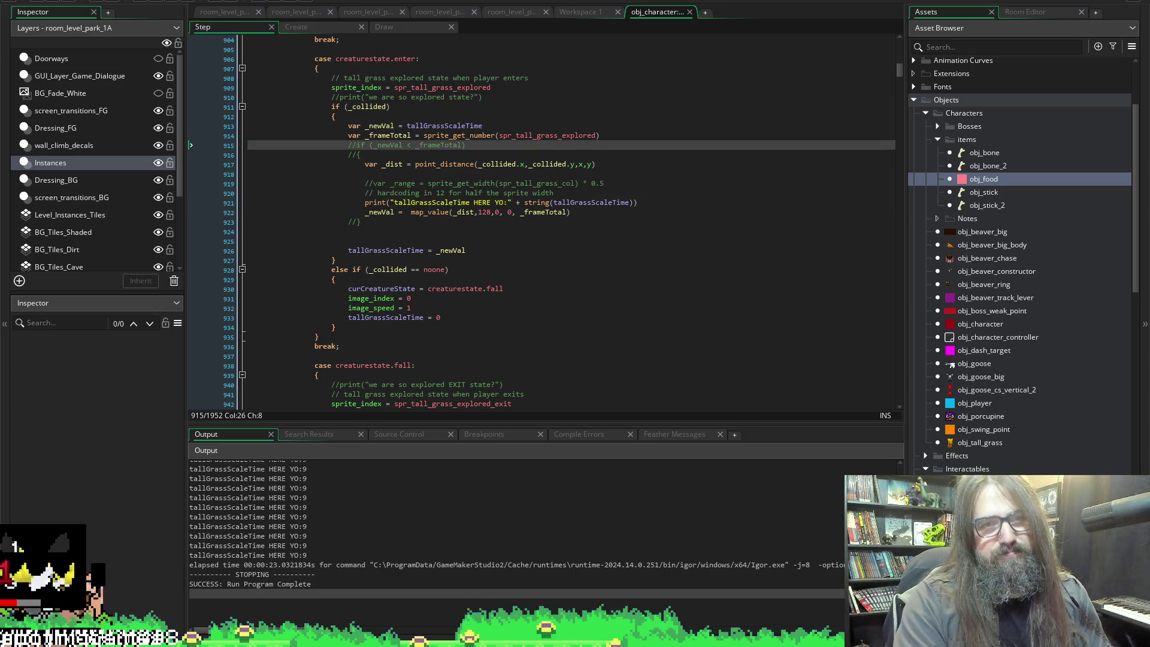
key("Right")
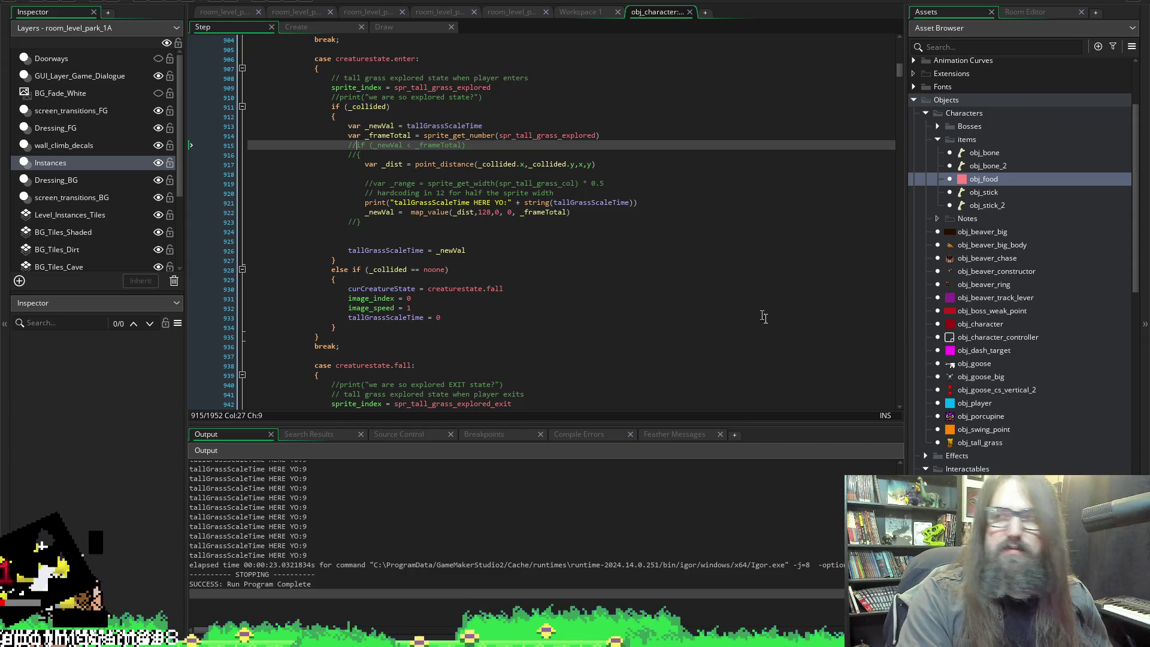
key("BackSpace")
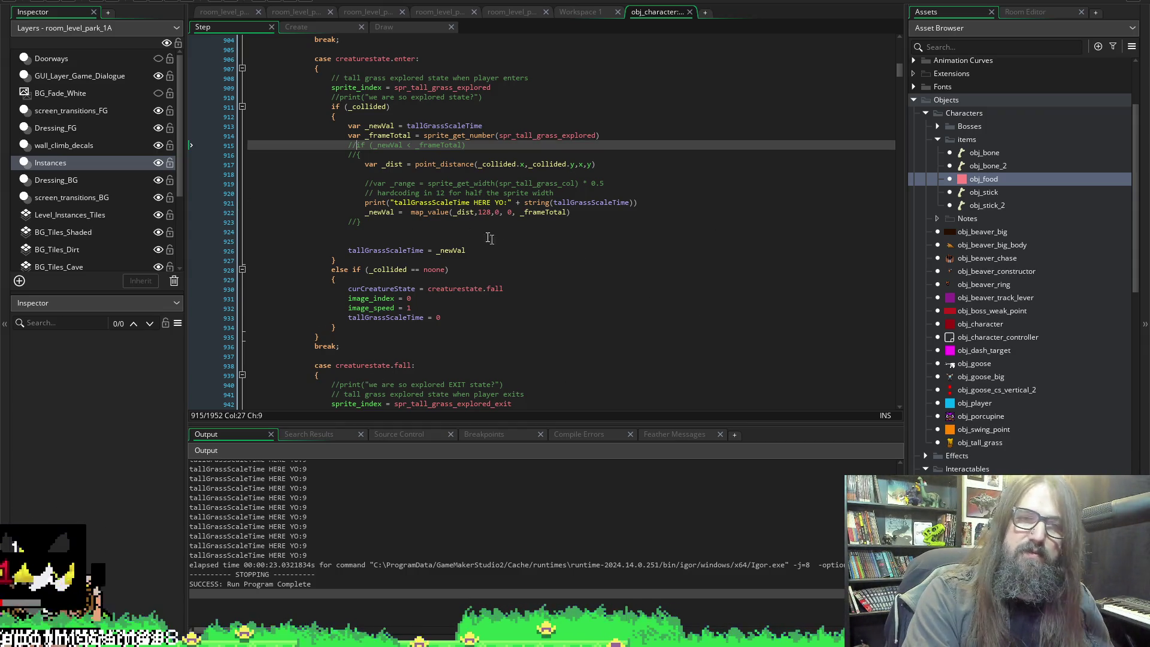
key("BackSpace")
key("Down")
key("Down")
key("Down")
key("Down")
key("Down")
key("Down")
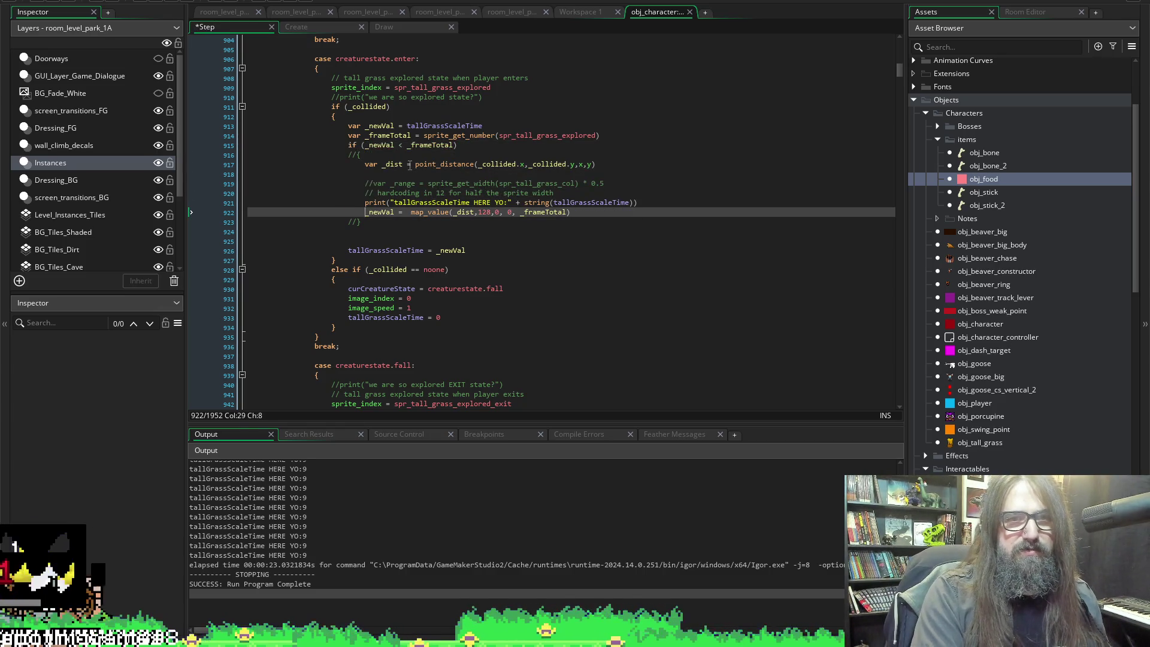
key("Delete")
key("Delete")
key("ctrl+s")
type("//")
··········
● WORK TASK: Print the entries above exactly, taking out only the pictures.

● ANSWER SPACE:
key("Right")
key("BackSpace")
key("BackSpace")
key("Down")
key("Down")
key("Down")
key("Down")
key("Down")
key("Down")
key("Delete")
key("Delete")
key("ctrl+s")
type("//")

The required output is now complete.